EXERCISE -> What is the number of lines in the data below that contain "Rendered"? Answer with that number and no other words.
☆ ☆ ☆
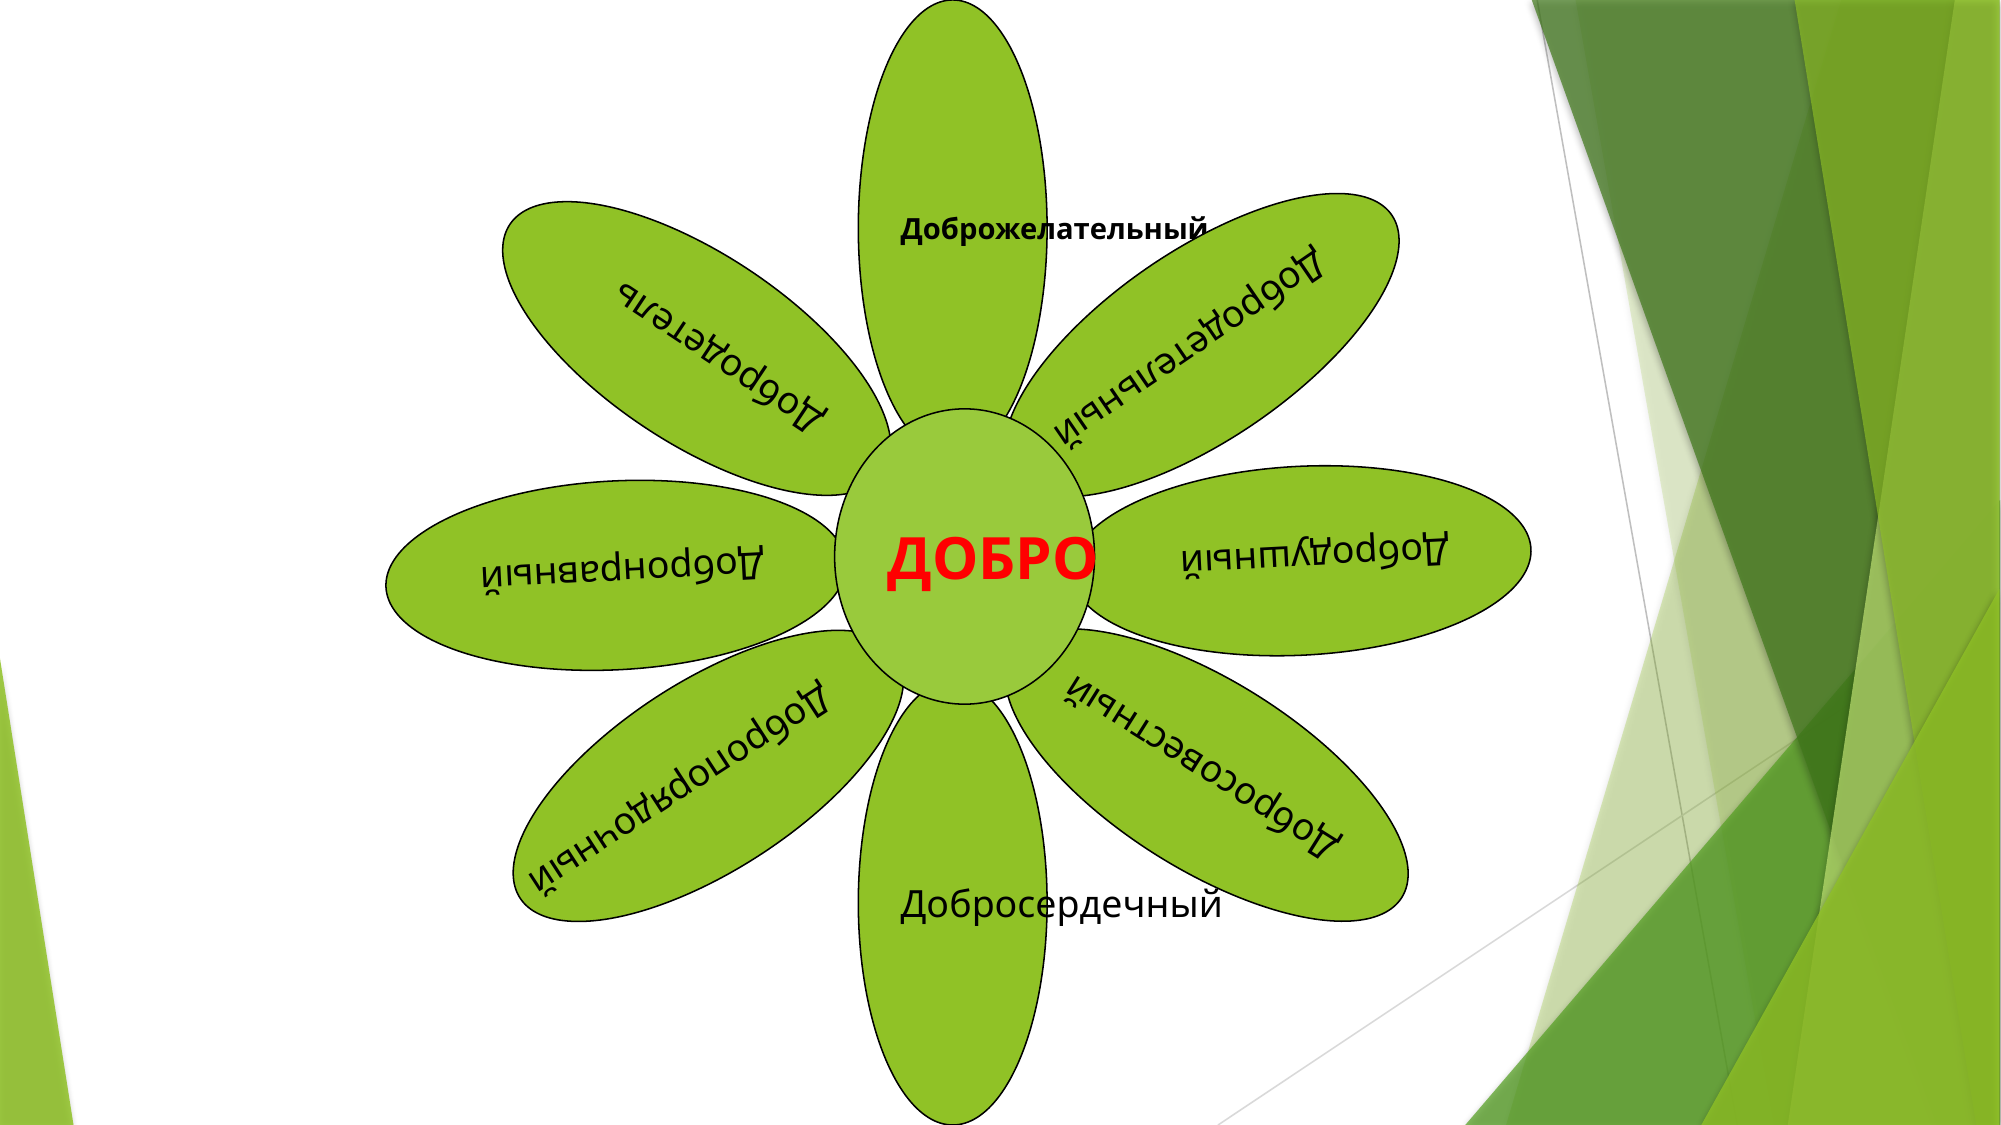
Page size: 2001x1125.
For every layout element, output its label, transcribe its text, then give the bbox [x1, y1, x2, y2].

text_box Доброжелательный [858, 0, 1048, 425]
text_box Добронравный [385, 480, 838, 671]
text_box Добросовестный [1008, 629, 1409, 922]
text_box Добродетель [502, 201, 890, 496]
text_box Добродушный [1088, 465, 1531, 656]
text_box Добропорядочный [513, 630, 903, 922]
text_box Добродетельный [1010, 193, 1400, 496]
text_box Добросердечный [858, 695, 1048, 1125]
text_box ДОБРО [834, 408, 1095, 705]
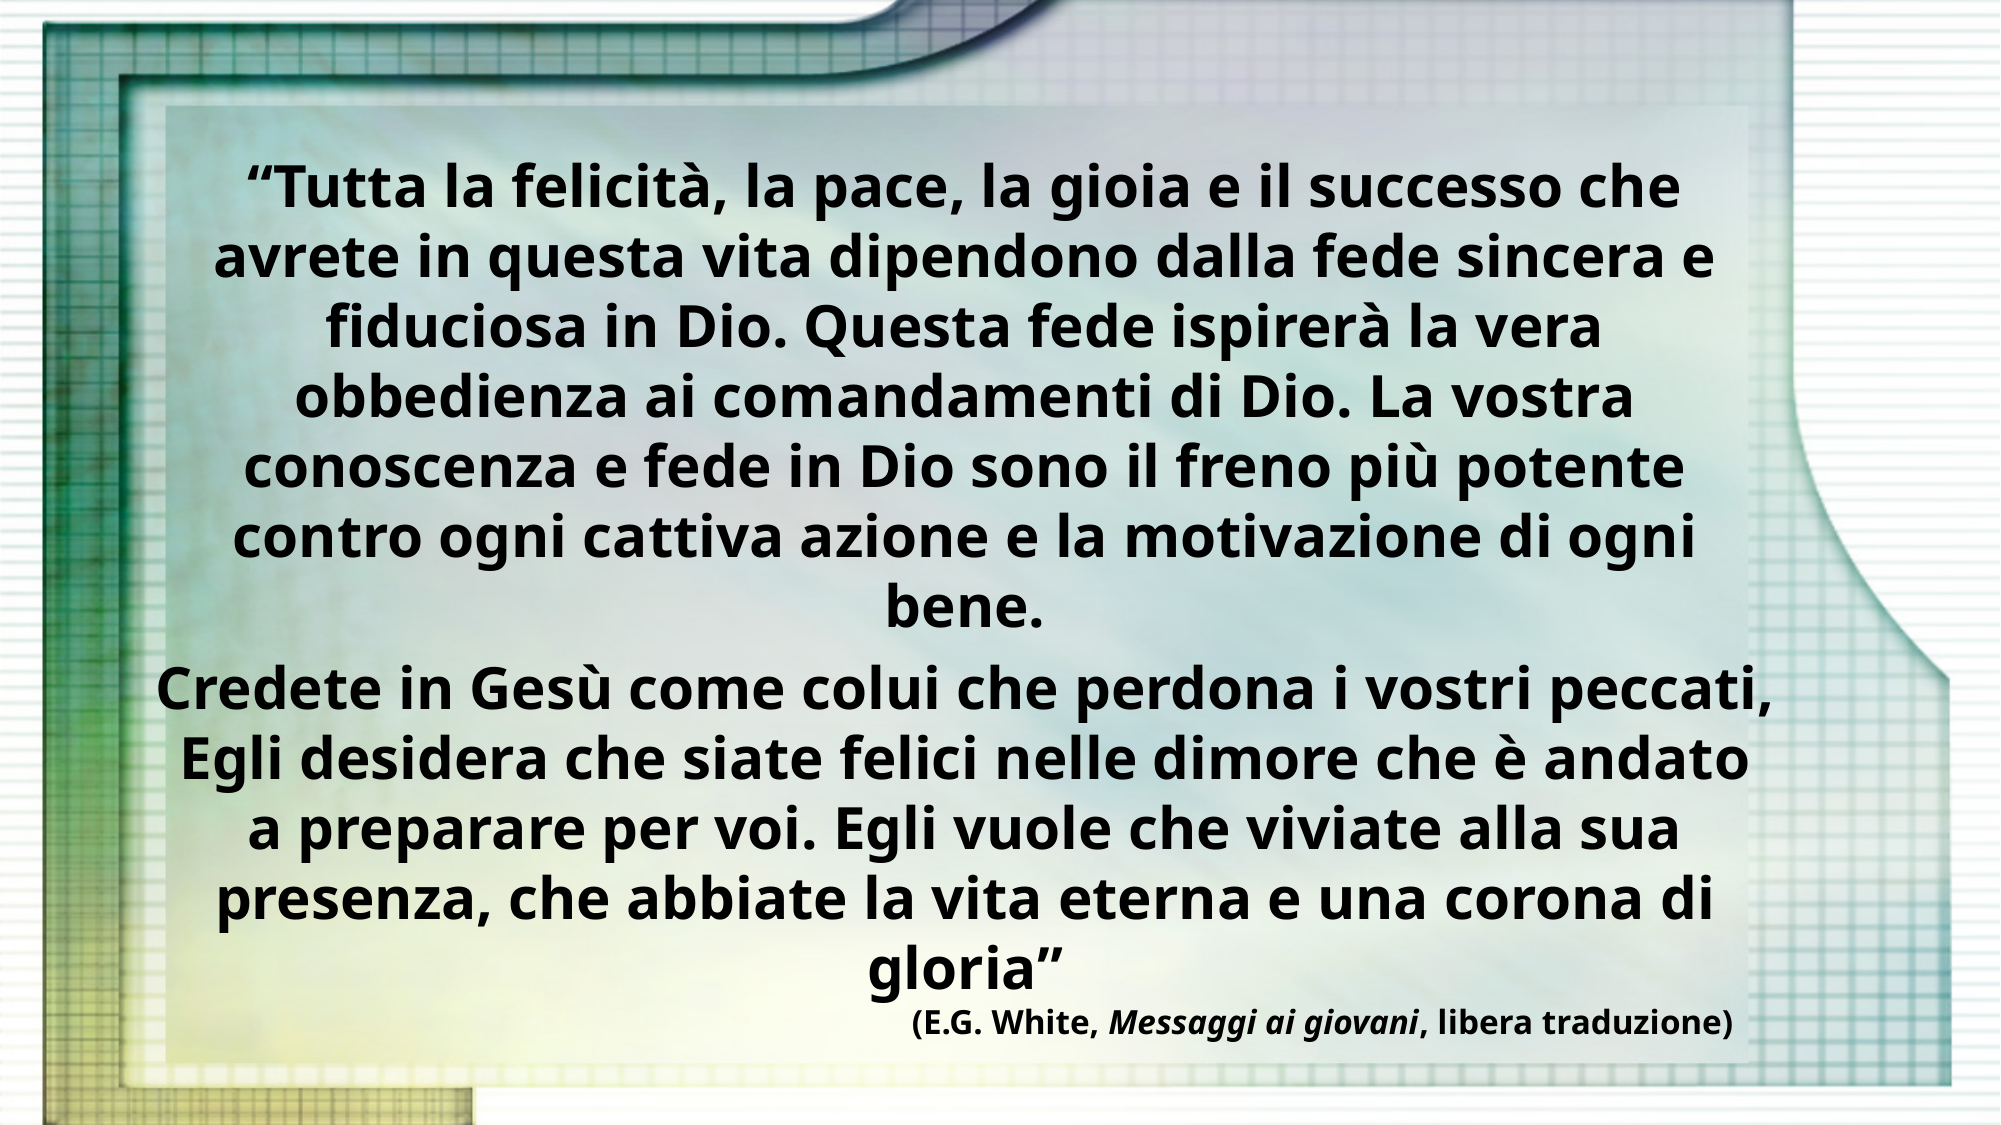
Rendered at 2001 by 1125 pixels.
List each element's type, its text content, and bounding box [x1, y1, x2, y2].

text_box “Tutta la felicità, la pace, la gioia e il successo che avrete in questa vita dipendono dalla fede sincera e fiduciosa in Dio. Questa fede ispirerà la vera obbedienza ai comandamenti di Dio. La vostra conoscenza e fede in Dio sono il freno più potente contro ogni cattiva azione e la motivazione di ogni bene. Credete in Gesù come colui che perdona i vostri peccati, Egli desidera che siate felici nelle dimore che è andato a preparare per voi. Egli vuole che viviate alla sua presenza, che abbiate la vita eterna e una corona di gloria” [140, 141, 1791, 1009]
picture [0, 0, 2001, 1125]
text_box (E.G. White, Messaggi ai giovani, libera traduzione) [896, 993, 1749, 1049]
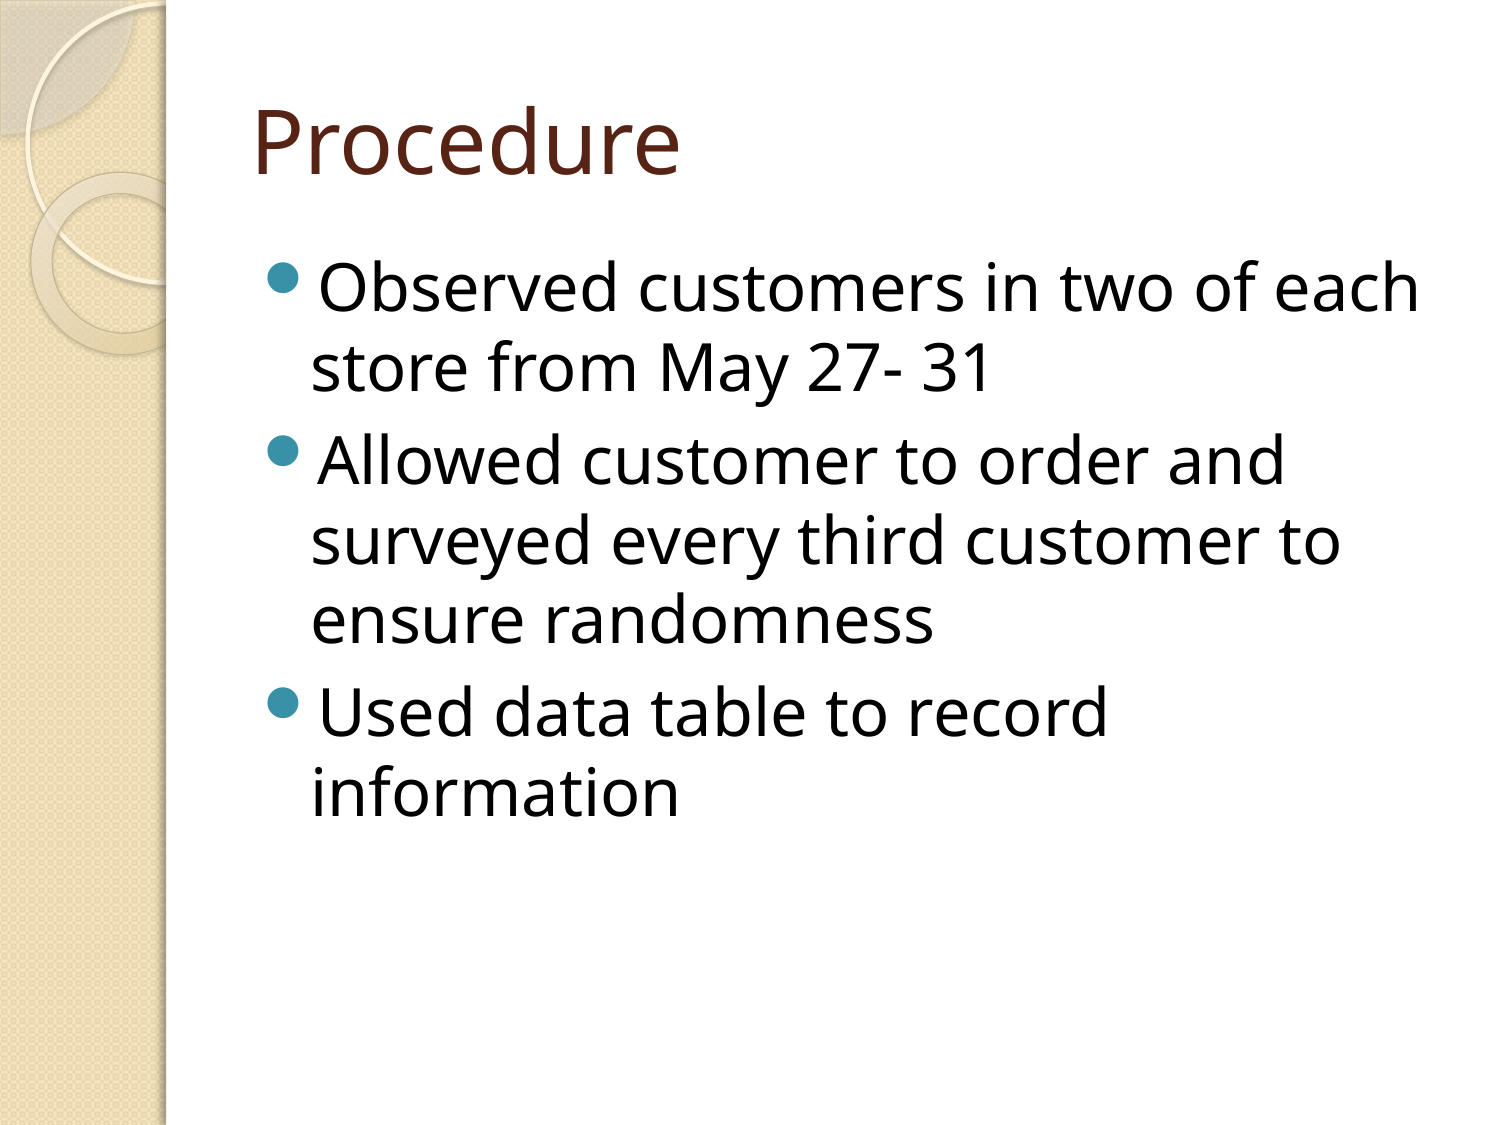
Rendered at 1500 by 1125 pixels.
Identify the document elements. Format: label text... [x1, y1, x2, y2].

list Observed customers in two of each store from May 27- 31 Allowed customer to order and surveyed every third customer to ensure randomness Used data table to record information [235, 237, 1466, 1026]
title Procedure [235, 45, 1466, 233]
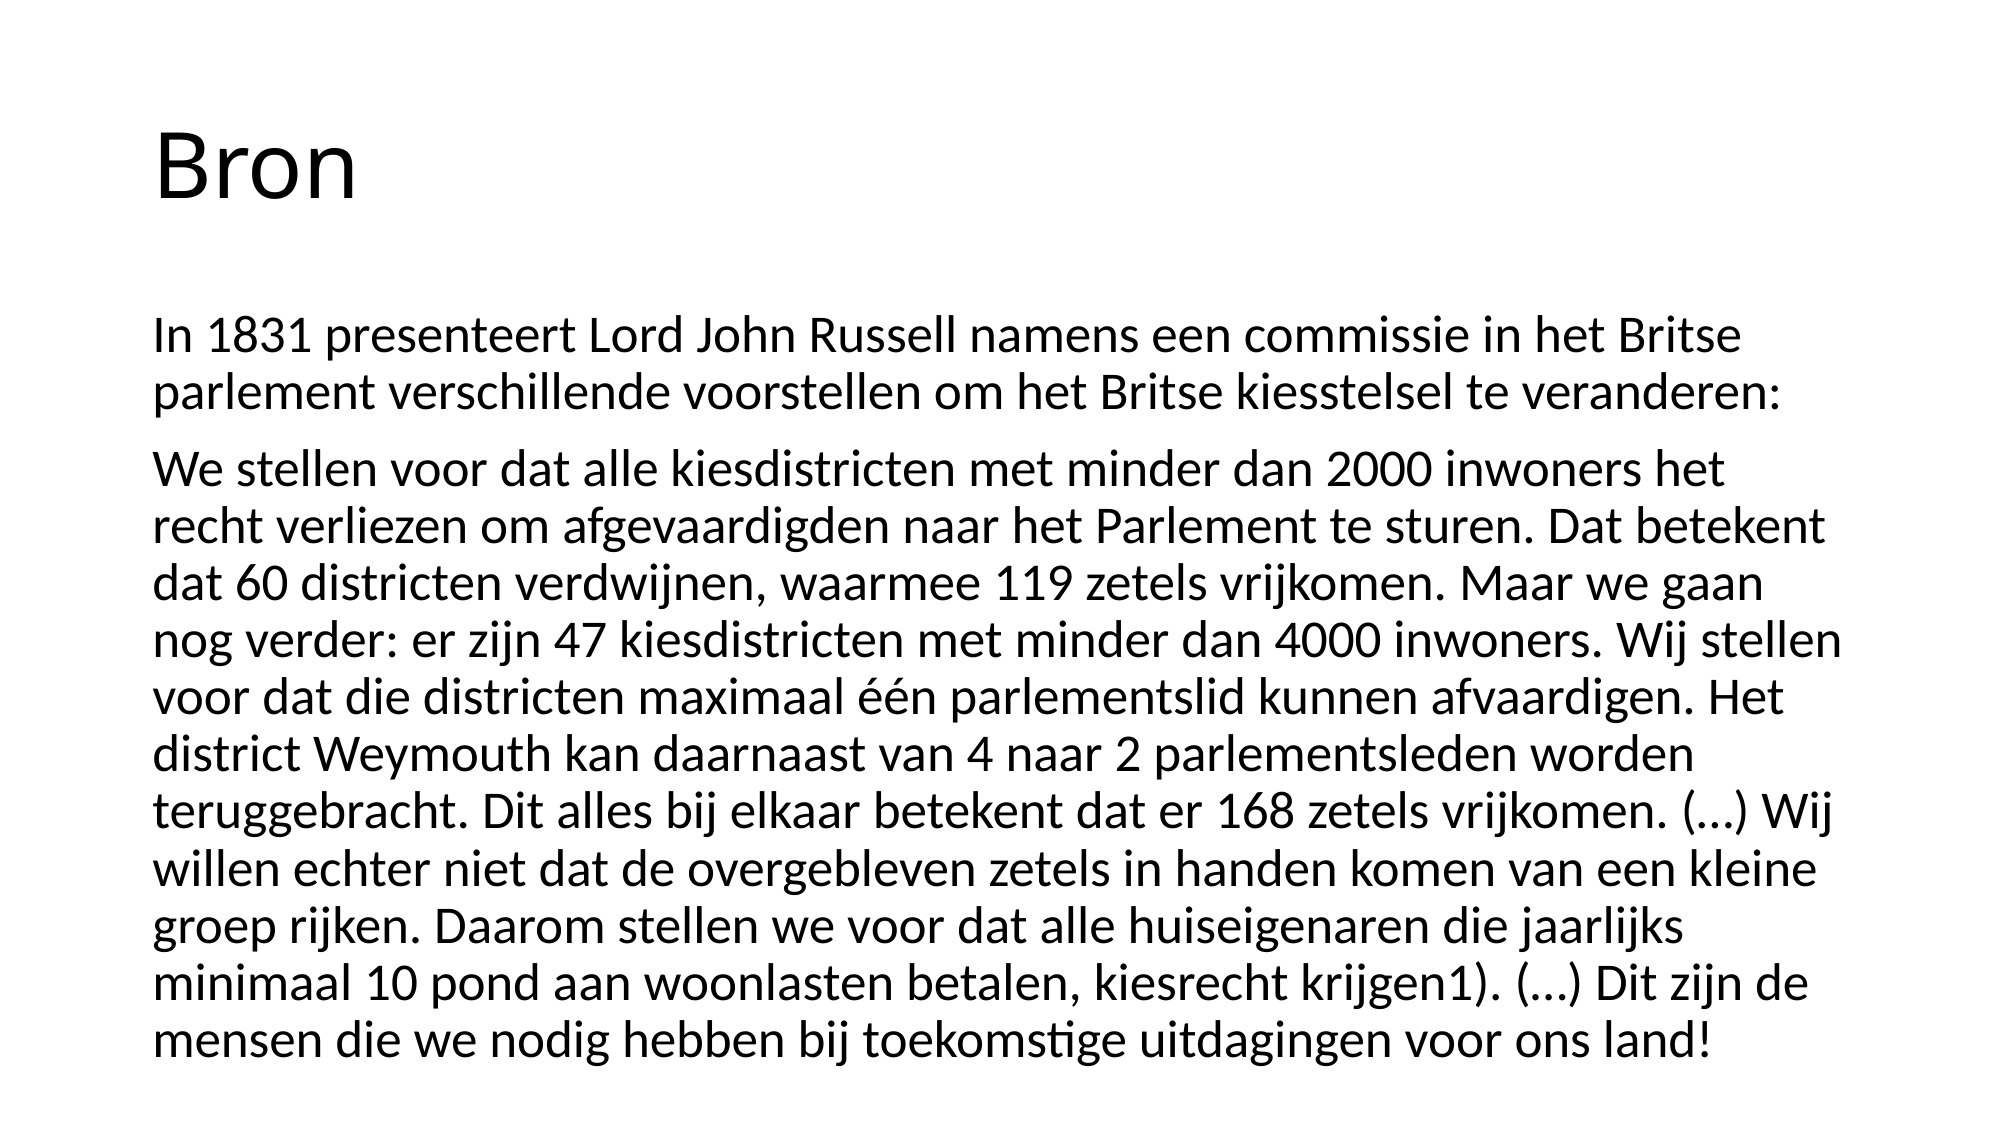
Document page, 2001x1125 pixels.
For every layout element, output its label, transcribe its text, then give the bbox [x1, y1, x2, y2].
☆ ☆ ☆
SOLUTION TO THIS TASK -> 2